— start Text to read —
NU LIFE ORGANIC FARMS PTY LTD

First Respondent

TREVOR JOHN BELL

Second Respondent

PETER JOHN HILL

Third Respondent

REASONS FOR JUDGMENT

  1. This is an application for the imposition of pecuniary penalties on the respondents for breaches of:

    a)The Fruits and Vegetable Growing Industry Award – State 2002 which operates as a notional agreement preserving State award (NAPSA) under the Workplace Relations Act1996 (Cth); and

    b)The Australian Pay and Classification Scale (APCS) derived from the Award.

  2. There are two categories of breaches alleged against the respondents each of which relate to 7 separate employees.  The two categories are:

    a)Breaches of s.182(1) of the Act by failing to pay the correct basic periodic rate of pay under the APCS in respect of the seven employees;

    b)Breaches of s.185(1) of the Act by failing to pay the casual loading percentage prescribed by the APCS in respect of the seven employees.

  3. The first respondent was the employer of the seven underpaid employees.  The second and third respondents are the directors of the first respondent. 

  4. The respondents admit the breaches.  The second and third respondents admit their accessorial liability.

  5. The issue to be determined in this application is the appropriate penalty for the admitted breaches for each respondent.

Legislative framework

  1. There is no dispute about the legislative framework against which this application has been made. The respondents do not take issue with the applicant’s submissions in this regard, and what follows is taken from the applicant’s written submissions.

  2. The applicant applies for the imposition of a penalty under s.719(1) of the WR Act. Section 719(1) of the WR Act enables a court of competent jurisdiction to impose a penalty in respect of a breach of an applicable provision by a person bound by the provision. Applicable provision is defined in s.717 to include a term of the Australian Fair Pay and Conditions Standard and a collective agreement.

  3. Section 719(2) of the WR Act provides that where two or more breaches of an applicable provision are committed by the same person, and the breaches arose out of a course of conduct by the person, the breaches shall, for the purposes of s.719 of the WR Act, be taken to constitute a single breach of the applicable provision. Section 727 of the WR Act defines civil remedy provisions. By force of that section, s.719 of the WR Act is a civil penalty provision. Similarly, s.728 of the WR Act (which provides for accessorial liability) is a civil penalty provision.
— end Text to read —
— start Dataset excerpts —
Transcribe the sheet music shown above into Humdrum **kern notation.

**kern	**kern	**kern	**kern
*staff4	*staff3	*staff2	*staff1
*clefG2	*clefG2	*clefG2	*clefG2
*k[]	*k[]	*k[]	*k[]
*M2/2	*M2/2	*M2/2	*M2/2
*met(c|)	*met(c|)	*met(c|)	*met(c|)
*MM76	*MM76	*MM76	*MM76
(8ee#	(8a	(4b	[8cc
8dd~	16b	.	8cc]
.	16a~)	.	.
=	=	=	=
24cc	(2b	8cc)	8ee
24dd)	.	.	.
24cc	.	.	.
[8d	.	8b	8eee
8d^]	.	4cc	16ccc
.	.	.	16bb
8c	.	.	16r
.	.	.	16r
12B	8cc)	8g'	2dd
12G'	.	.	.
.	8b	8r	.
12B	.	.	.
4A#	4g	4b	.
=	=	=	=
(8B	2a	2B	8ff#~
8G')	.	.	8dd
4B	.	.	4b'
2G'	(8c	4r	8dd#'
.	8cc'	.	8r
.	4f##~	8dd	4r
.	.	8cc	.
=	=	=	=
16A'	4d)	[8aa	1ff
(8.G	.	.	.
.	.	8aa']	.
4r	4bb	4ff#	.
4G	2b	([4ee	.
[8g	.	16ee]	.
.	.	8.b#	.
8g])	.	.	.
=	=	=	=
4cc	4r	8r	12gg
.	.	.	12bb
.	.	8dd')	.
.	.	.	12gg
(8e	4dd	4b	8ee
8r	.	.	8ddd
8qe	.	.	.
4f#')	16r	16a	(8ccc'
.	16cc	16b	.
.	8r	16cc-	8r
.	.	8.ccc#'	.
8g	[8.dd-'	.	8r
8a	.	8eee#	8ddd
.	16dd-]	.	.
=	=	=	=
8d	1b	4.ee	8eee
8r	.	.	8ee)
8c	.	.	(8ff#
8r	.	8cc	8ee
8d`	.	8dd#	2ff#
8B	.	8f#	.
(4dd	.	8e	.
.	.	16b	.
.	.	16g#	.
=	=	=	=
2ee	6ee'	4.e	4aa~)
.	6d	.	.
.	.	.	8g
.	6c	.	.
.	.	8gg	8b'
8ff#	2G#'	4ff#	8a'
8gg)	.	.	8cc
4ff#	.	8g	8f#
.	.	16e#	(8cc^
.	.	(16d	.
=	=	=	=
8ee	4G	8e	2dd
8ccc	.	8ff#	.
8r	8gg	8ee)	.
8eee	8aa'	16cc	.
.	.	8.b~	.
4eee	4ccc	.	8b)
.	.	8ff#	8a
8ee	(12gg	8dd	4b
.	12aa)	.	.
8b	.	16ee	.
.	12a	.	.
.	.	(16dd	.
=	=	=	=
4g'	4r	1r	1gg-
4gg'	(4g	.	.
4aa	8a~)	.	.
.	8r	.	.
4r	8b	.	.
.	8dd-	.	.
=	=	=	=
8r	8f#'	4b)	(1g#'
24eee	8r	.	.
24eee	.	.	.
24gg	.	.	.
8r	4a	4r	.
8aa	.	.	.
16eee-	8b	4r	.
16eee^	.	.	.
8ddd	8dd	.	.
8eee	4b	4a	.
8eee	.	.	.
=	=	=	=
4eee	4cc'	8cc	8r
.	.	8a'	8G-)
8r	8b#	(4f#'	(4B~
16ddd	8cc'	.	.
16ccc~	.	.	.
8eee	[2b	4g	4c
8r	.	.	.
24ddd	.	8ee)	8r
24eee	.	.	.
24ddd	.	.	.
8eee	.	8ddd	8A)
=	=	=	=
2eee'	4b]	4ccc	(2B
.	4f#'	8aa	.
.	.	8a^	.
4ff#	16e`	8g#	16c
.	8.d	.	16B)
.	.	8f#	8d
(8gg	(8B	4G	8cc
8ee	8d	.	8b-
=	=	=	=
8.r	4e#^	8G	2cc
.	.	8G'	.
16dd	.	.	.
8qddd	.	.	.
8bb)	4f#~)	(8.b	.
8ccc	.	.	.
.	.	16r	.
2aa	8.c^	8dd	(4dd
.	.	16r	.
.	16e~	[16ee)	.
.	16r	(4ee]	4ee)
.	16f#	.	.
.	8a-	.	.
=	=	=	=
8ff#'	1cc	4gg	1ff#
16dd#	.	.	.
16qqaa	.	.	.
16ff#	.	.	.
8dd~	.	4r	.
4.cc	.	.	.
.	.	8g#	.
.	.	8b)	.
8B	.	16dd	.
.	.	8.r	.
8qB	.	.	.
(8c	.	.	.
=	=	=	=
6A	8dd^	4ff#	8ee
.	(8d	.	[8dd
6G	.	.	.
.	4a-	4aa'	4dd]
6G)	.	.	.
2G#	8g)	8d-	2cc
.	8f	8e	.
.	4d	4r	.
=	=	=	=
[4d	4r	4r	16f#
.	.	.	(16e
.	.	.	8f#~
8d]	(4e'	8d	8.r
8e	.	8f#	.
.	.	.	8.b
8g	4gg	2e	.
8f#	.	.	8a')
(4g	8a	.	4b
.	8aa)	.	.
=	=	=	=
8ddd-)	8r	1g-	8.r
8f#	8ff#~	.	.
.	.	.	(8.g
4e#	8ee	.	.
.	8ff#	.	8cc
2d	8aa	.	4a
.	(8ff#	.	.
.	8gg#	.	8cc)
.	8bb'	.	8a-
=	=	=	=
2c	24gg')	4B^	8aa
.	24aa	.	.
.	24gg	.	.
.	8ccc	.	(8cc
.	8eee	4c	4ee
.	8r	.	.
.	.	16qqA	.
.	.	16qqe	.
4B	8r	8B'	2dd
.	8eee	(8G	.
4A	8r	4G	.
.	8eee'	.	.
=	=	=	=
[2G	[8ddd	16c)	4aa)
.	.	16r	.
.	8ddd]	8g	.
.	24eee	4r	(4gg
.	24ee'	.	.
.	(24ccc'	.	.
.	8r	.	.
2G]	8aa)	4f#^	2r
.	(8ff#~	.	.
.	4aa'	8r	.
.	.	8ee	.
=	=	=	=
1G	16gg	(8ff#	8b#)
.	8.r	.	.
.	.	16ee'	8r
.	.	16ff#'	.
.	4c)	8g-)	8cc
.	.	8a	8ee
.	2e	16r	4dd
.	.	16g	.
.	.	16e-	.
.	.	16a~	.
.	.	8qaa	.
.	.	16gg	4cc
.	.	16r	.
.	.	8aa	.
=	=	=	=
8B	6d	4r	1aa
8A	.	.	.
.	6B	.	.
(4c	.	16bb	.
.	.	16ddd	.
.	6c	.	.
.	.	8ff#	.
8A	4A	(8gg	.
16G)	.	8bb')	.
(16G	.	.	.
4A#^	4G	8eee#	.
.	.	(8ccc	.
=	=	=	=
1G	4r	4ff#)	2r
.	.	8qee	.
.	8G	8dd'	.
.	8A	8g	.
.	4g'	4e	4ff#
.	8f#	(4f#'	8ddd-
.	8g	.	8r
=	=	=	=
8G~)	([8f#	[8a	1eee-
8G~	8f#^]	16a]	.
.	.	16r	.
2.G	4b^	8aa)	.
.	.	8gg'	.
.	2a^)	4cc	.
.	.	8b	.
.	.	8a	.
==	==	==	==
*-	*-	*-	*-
— end Dataset excerpts —
— start Dataset excerpts —
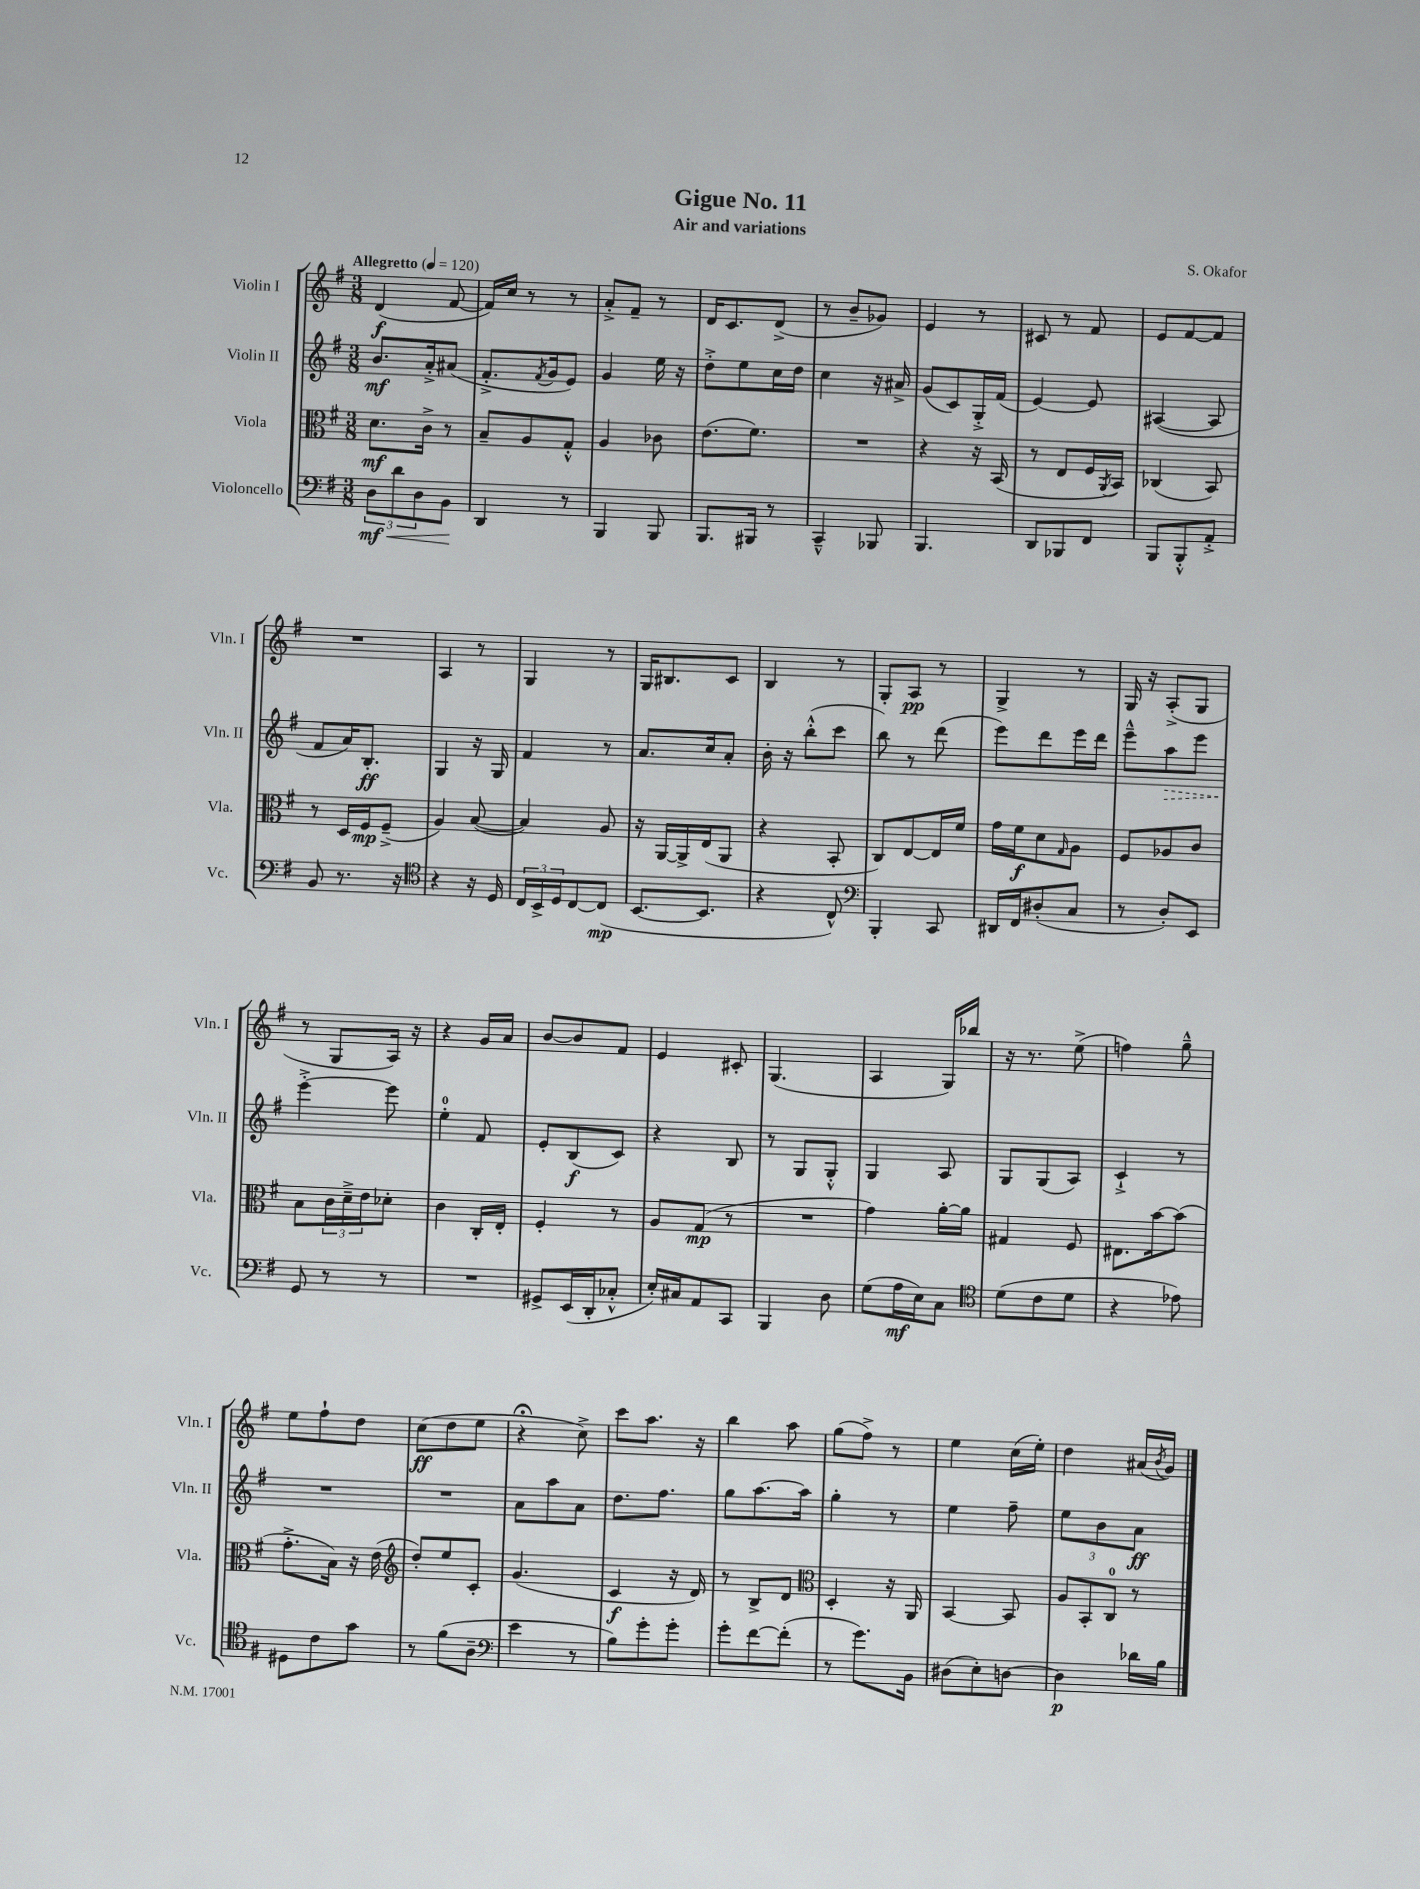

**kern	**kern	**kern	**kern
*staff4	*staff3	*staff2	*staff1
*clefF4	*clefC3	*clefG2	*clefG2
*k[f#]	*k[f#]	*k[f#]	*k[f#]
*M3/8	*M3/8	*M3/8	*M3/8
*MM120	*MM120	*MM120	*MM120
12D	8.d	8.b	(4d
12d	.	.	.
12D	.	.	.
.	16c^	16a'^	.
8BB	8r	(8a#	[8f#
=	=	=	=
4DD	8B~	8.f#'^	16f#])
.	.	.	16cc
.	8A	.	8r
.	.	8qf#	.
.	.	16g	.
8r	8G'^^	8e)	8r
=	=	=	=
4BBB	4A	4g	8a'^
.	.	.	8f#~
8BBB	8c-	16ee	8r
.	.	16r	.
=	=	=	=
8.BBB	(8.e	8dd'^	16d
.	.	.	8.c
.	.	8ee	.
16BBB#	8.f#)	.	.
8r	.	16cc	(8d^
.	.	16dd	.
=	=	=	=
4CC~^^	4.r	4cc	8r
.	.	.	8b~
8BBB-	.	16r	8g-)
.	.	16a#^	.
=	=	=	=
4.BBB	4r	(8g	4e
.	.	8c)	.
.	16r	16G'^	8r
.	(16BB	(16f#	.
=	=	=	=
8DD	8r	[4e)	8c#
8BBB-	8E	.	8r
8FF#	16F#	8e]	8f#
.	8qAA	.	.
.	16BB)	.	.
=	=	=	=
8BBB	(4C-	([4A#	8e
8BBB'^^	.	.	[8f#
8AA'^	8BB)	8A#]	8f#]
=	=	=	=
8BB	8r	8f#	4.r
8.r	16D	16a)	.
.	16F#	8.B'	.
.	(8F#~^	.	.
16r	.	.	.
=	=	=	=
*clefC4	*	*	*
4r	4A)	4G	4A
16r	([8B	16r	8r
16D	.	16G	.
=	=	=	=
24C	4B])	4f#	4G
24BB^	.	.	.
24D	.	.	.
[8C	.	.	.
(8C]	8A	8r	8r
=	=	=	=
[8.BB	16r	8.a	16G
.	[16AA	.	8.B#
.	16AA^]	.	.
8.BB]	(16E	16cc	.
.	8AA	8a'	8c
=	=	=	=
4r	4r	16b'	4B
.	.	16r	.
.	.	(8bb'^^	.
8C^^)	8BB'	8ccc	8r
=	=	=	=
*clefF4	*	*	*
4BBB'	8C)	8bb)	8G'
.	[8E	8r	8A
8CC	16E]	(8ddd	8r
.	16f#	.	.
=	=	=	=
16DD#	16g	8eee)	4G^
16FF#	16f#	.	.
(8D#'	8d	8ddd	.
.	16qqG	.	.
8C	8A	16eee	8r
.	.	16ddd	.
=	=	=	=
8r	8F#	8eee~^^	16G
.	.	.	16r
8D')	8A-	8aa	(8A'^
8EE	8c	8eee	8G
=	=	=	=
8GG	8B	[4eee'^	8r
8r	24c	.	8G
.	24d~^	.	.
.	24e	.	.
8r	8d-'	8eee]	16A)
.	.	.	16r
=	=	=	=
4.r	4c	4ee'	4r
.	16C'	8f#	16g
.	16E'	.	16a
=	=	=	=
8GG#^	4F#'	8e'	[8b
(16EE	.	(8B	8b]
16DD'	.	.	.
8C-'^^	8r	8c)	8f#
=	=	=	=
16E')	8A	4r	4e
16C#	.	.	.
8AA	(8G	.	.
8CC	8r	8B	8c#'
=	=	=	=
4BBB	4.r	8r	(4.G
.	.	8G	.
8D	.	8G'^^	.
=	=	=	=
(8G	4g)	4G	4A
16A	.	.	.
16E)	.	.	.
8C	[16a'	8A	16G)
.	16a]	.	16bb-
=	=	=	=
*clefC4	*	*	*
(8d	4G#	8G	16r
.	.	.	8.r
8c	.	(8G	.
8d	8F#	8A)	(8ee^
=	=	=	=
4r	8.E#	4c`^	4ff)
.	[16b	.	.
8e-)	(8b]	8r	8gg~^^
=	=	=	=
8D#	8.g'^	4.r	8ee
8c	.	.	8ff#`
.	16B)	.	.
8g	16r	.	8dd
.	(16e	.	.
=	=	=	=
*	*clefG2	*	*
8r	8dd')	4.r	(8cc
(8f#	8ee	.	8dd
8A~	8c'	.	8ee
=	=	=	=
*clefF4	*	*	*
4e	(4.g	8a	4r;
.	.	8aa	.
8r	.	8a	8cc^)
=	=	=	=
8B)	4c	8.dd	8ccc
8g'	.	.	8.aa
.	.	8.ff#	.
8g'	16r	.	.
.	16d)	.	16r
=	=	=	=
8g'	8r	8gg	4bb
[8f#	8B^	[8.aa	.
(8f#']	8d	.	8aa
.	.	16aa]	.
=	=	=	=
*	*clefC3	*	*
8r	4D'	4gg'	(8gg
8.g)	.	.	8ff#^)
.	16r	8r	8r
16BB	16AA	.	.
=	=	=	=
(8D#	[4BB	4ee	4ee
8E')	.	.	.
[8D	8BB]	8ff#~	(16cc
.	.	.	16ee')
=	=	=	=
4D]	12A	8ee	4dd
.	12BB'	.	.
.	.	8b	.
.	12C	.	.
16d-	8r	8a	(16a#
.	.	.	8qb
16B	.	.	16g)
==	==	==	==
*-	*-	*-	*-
— end Dataset excerpts —
● What the task requires: In the judgment, why is the account of the legislative framework taken from the applicant's written submissions? You won't need the rows for this work.

● Answer for this exercise: The legislative framework behind the application is not in dispute. The respondents do not take issue with the applicant's submissions on it, so the court adopts the account from those written submissions.